In another difference from her predecessor, Harris does not favor legalizing prostitution. She said she would go after pimps and the customers of prostitutes, as well as those who commit crimes against prostitutes. She also said repeat drug dealers need “more attention” from the D.A.’s office because they are victimizing some neighborhoods.
“It is untrue to assume that communities of color and poor communities don’t want law enforcement, because everybody wants law enforcement,” Harris said. “They just don’t want excessive force.”
Harris does not plan to fire large numbers of prosecutors as Hallinan did when he first took over the D.A.’s office. In San Francisco, unlike Los Angeles, prosecutors serve at the pleasure of the elected D.A. In his first few months in office, Hallinan created an uproar by leaving pink slips on the chairs of prosecutors while they were at lunch.
“I will put in place performance standards and equip people to rise to the standards with training and other resources,” Harris said.
Mark MacNamara, a spokesman for Hallinan, attributed Harris’ victory in part to Mayor Willie Brown, who dated Harris for a year during the 1990s. Brown “managed and directed” her campaign, MacNamara said.
Others said Harris had benefited from the entree Brown gave her, but that she had succeeded because she had run a hard, effective campaign. Harris said the mayor was one of several elected officials and lawyers who had helped her learn the political ropes.
Some analysts said Hallinan’s bid for reelection was doomed last spring, when his attempted prosecution of the Police Department’s top officials collapsed because of lack of evidence.
In February, a grand jury overseen by Hallinan indicted Earl Sanders, the city’s first black police chief, and the upper echelon of the department for illegally trying to protect low-level officers who had been involved in a brawl in 2002.
Hallinan eventually dropped two of the indictments, and a judge threw out the rest of the highly publicized case against the police supervisors.
“Any time you lose a big case, you are in trouble,” said Jeff Brown, who for 22 years was the city’s elected public defender and who endorsed Harris.

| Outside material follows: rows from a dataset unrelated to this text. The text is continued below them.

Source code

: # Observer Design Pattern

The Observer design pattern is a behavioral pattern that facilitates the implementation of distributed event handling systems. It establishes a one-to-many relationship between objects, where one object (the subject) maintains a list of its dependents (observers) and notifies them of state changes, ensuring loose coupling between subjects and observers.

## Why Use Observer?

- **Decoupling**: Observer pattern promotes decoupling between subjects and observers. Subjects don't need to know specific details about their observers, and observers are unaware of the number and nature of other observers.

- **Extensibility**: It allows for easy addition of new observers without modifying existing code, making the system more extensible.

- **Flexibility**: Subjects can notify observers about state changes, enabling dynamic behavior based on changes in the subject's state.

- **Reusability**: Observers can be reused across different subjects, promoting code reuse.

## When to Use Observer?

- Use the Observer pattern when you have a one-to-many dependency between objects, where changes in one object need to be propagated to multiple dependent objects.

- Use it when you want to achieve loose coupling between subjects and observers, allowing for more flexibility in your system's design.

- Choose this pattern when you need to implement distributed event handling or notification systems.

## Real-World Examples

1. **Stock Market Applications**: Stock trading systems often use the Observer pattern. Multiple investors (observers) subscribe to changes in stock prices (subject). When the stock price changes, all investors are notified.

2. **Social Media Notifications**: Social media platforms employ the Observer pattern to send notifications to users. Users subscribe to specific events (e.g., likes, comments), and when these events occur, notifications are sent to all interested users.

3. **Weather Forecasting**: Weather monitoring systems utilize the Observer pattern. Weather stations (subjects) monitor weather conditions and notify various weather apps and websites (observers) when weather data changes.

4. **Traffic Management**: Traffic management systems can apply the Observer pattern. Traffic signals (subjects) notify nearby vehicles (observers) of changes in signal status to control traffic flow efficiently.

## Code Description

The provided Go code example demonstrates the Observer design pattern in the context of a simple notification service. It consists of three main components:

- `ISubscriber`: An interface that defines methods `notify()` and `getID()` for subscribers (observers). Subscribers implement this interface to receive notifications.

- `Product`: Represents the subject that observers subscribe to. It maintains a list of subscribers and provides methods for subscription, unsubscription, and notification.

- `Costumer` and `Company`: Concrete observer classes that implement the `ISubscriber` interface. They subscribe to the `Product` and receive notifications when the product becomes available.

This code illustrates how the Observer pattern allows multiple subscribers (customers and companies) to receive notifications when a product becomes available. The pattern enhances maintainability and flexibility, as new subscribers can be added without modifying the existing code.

The botched prosecution was “the capper” for Hallinan, with the black community particularly upset about the indictment of the chief, Brown said, adding that Hallinan “looked very flaky.”
Hallinan, formerly an elected member of the Board of Supervisors, was the unlikeliest of prosecutors. On his office wall was a photograph of him with Angela Davis, the radical college professor and Communist Party member, and another of him holding a banner at a Vietnam War protest march.

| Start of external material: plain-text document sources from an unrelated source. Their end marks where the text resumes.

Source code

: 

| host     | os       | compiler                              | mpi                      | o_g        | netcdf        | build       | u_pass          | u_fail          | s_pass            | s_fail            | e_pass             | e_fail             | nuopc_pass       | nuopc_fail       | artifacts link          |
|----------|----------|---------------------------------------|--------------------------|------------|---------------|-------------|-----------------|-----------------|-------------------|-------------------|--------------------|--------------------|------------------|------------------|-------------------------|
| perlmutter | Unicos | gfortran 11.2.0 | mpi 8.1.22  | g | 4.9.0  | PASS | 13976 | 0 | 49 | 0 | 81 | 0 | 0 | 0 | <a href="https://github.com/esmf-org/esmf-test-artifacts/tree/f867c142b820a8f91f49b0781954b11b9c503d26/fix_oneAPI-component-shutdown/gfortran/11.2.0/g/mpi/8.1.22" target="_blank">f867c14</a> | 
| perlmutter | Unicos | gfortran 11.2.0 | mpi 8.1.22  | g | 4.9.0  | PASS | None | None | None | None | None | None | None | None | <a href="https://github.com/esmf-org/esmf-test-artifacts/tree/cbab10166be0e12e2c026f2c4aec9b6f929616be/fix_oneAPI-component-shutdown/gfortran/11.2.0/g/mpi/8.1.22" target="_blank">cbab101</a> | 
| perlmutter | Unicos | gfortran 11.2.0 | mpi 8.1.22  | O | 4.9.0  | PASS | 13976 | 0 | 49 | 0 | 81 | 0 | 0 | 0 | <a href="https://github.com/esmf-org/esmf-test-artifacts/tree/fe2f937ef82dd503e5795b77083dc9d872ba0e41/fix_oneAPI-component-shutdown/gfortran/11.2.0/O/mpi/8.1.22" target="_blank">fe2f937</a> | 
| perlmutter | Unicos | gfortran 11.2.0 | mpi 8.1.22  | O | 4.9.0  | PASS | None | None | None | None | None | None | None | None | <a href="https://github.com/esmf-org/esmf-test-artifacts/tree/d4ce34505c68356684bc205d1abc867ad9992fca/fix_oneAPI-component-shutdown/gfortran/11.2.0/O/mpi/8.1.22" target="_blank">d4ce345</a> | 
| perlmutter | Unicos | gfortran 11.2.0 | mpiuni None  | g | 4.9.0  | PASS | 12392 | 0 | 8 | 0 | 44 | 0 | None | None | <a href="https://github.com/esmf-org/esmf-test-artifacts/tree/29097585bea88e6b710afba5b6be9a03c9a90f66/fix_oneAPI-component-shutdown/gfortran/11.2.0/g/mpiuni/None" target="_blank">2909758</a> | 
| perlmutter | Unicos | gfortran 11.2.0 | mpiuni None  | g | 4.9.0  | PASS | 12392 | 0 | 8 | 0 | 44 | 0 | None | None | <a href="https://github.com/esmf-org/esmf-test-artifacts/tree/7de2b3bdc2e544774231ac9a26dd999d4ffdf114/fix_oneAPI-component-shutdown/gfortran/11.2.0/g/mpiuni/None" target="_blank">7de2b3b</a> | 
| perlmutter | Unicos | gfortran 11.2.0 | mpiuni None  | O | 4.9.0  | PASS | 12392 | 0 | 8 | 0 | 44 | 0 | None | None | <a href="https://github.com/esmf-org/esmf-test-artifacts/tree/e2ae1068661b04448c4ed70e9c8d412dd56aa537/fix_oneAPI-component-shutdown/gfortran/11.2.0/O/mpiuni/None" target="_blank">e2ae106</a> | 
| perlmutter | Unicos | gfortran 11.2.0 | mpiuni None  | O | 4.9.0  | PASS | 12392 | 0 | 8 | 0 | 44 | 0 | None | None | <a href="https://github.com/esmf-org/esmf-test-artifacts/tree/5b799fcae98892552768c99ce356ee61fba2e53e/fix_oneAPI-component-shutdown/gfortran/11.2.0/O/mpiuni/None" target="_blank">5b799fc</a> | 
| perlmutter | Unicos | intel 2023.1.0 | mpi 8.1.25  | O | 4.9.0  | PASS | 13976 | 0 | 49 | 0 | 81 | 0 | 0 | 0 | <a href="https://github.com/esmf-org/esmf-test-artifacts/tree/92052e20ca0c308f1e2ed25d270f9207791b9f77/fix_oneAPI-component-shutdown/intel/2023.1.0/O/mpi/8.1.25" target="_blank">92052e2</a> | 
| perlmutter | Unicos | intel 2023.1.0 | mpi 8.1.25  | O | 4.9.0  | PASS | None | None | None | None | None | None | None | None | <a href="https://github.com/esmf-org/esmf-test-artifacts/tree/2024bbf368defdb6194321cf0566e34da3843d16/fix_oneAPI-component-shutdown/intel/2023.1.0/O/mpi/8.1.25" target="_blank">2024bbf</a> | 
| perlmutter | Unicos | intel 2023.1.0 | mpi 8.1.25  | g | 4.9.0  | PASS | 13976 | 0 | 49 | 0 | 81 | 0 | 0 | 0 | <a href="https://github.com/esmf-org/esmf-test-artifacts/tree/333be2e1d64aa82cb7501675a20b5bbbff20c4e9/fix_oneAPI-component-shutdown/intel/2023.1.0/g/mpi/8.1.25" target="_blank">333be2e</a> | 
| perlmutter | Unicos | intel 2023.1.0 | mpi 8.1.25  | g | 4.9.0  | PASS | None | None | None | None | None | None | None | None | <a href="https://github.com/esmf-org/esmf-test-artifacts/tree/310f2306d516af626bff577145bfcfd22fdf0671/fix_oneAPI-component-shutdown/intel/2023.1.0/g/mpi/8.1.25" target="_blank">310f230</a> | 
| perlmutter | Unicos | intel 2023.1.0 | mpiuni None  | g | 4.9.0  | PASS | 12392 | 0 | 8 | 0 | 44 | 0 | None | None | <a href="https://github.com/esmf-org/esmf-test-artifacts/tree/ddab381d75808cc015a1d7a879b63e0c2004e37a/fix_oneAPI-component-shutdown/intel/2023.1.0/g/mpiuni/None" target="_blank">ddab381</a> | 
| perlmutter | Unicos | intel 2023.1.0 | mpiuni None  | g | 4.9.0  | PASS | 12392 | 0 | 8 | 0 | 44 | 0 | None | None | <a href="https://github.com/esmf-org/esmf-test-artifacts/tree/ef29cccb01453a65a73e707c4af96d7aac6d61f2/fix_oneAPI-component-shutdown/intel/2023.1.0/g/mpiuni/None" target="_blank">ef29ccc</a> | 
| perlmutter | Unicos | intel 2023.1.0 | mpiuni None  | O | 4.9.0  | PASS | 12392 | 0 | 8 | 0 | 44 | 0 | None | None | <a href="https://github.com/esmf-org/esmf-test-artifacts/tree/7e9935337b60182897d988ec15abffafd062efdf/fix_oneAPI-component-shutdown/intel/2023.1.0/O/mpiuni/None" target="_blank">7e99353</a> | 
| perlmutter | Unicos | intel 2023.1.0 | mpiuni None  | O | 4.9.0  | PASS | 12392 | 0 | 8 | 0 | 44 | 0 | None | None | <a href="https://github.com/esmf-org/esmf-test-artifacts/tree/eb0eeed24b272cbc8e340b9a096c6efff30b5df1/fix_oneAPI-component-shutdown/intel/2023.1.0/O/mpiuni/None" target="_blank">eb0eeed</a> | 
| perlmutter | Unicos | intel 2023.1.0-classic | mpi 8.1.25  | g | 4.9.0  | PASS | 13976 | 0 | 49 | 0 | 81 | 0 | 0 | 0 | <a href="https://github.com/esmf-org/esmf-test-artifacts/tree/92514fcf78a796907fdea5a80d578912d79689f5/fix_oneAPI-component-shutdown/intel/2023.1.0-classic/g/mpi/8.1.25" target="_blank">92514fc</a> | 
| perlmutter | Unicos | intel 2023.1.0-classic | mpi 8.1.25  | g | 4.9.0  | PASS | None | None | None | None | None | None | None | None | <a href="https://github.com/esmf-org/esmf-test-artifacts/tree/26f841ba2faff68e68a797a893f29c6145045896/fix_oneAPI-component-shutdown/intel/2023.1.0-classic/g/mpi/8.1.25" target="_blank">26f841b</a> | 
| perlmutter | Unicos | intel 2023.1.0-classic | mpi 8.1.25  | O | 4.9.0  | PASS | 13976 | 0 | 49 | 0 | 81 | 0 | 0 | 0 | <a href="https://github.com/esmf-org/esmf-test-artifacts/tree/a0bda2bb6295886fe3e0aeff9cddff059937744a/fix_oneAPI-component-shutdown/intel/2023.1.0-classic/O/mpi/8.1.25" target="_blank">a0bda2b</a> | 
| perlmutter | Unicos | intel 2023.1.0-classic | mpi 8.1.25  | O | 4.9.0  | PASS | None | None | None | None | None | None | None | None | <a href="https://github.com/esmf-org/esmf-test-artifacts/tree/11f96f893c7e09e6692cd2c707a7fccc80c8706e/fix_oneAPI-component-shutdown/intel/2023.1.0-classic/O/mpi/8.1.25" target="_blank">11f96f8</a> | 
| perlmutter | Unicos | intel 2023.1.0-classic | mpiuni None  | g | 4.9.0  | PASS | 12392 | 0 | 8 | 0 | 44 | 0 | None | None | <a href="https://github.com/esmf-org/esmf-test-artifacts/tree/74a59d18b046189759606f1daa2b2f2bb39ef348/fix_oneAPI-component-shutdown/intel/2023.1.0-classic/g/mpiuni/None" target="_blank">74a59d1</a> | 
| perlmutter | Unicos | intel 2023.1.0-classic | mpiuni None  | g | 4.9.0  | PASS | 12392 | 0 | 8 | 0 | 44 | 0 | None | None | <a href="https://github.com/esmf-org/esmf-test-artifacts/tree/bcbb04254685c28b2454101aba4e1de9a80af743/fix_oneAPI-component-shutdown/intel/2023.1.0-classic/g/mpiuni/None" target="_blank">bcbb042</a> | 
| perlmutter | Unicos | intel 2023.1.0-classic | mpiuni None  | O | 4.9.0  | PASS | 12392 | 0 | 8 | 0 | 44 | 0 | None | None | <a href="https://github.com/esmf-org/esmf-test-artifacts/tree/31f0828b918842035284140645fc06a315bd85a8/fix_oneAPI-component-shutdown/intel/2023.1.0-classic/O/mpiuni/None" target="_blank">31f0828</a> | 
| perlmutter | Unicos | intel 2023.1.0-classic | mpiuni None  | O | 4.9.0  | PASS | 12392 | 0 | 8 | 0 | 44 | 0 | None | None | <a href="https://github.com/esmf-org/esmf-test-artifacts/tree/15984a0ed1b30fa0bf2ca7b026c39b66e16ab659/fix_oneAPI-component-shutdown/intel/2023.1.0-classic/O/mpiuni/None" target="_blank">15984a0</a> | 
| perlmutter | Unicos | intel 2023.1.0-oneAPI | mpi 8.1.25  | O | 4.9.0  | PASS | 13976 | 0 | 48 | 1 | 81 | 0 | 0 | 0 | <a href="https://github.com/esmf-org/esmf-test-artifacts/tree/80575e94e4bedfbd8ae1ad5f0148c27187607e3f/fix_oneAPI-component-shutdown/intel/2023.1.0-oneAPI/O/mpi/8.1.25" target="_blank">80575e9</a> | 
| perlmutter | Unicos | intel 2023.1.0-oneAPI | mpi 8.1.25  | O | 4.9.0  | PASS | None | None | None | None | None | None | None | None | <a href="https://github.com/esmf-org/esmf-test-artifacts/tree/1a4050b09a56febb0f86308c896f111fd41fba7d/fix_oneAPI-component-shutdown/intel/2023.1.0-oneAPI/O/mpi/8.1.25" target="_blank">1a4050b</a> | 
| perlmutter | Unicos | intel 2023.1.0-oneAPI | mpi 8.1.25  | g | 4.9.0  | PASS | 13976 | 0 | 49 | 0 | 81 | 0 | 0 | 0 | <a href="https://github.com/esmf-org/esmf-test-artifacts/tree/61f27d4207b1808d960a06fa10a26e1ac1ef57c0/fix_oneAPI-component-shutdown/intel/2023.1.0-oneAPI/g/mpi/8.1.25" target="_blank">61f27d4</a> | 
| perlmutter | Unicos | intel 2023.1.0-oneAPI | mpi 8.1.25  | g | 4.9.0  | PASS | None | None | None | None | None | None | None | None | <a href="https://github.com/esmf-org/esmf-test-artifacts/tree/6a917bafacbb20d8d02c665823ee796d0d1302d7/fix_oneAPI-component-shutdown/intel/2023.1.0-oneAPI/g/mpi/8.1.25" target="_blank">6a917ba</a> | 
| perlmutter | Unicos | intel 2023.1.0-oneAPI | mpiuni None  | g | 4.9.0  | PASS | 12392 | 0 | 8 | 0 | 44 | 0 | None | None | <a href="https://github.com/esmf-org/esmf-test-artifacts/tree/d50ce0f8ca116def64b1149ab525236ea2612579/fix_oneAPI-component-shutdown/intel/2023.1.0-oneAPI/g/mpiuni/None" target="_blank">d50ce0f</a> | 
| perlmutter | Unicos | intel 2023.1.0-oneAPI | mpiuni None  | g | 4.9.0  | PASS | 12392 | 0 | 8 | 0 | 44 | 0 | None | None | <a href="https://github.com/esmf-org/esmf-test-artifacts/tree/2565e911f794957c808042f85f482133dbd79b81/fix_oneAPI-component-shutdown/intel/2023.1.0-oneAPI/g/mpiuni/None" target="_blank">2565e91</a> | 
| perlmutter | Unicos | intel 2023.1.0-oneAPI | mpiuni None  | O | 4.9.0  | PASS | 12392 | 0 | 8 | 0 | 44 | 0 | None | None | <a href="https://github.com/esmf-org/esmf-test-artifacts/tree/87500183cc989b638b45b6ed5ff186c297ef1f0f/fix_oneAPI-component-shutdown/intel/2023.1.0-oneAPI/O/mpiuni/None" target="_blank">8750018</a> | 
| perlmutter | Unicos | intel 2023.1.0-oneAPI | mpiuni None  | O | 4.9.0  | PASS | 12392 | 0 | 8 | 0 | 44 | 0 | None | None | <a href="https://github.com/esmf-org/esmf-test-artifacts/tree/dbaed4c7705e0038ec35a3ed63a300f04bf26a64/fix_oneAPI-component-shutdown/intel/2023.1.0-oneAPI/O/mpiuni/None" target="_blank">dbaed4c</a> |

He was arrested 16 times during civil rights marches and had several run-ins with the police as a teenager when his late father, the renowned criminal defense lawyer Vincent Hallinan, was in prison. The elder Hallinan was jailed repeatedly for contempt of court and ran for president from prison in 1952 on the Progressive Party ticket.

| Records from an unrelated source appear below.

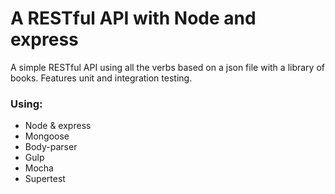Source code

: # A RESTful API with Node and express

A simple RESTful API using all the verbs based on a json file with a library of books. Features unit and integration testing.

### Using:

- Node & express
- Mongoose
- Body-parser
- Gulp
- Mocha
- Supertest
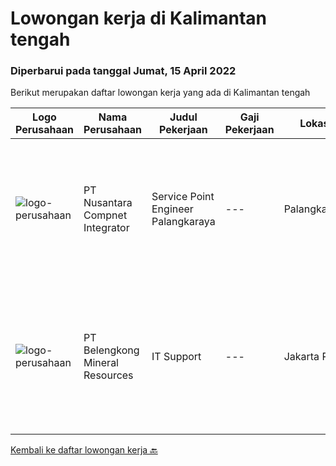 
  # Lowongan kerja di Kalimantan tengah

  ### Diperbarui pada tanggal Jumat, 15 April 2022

  Berikut merupakan daftar lowongan kerja yang ada di Kalimantan tengah

  |Logo Perusahaan | Nama Perusahaan | Judul Pekerjaan | Gaji Pekerjaan | Lokasi | Deskripsi | Tanggal diunggah | Pranala |
  | -------------- | --------------- | --------------- | --------- | --------- | -------------- | ------- | ----------- |
  |![logo-perusahaan](https://image-service-cdn.seek.com.au/faf1379cb2f8ff5c87162dc20c60c0d2f63dba1c/ee4dce1061f3f616224767ad58cb2fc751b8d2dc)|PT Nusantara Compnet Integrator|Service Point Engineer Palangkaraya|---|Palangkaraya|S1 Teknik Komputer, Ilmu Komputer, Teknik Informatika atau Ilmu Komputer lainnya. Memiliki pengalaman minimal 1 tahun, fresh graduate dipersilahkan...|Kamis, 14 April 2022|https://www.jobstreet.co.id/id/job/service-point-engineer-palangkaraya-3845126?token=0~3238c6ec-c7d0-44b0-b2c2-cc329bbf621e&sectionRank=1&jobId=jobstreet-id-job-3845126|
|![logo-perusahaan](https://image-service-cdn.seek.com.au/14ed12ac0ff1a56e722f9787eb124362c569f00f/ee4dce1061f3f616224767ad58cb2fc751b8d2dc)|PT Belengkong Mineral Resources|IT Support|---|Jakarta Raya|Kualifikasi: Pendidikan minimal S1 Teknik Komputer/Sistem Informasi/Teknik Informatika Maksimal usia 28 tahun Pengalaman minimal 2 tahun dibidang yang...|Selasa, 05 April 2022|https://www.jobstreet.co.id/id/job/it-support-3844639?token=0~3238c6ec-c7d0-44b0-b2c2-cc329bbf621e&sectionRank=2&jobId=jobstreet-id-job-3844639|


  [Kembali ke daftar lowongan kerja 🔙](../README.md#daftar-lowongan-kerja)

“The interesting thing with my brother being a D.A. was that we were all raised with a great deal of suspicion of authority, of the state and the power of the state,” said Patrick Hallinan, a criminal defense lawyer here and Terence’s older brother. “And of course, with that sort of attitude, you tend to run against the grain with the police.”
The D.A. could not be reached for comment Wednesday, but his brother said he was “tired out.”
“It was with mixed feelings that he lost,” Patrick Hallinan said. “He hated to lose, but he didn’t look forward to another four years.”
Patrick Hallinan said Terence did not intend to run for office again. He said Terence was proud of having added more members of minority groups and gay people to the D.A.’s office and for having shown “there is no immunity for the abuse of authority.” A spokesman for the D.A.’s office said the D.A. might enter a law practice with his son, who has just passed the bar.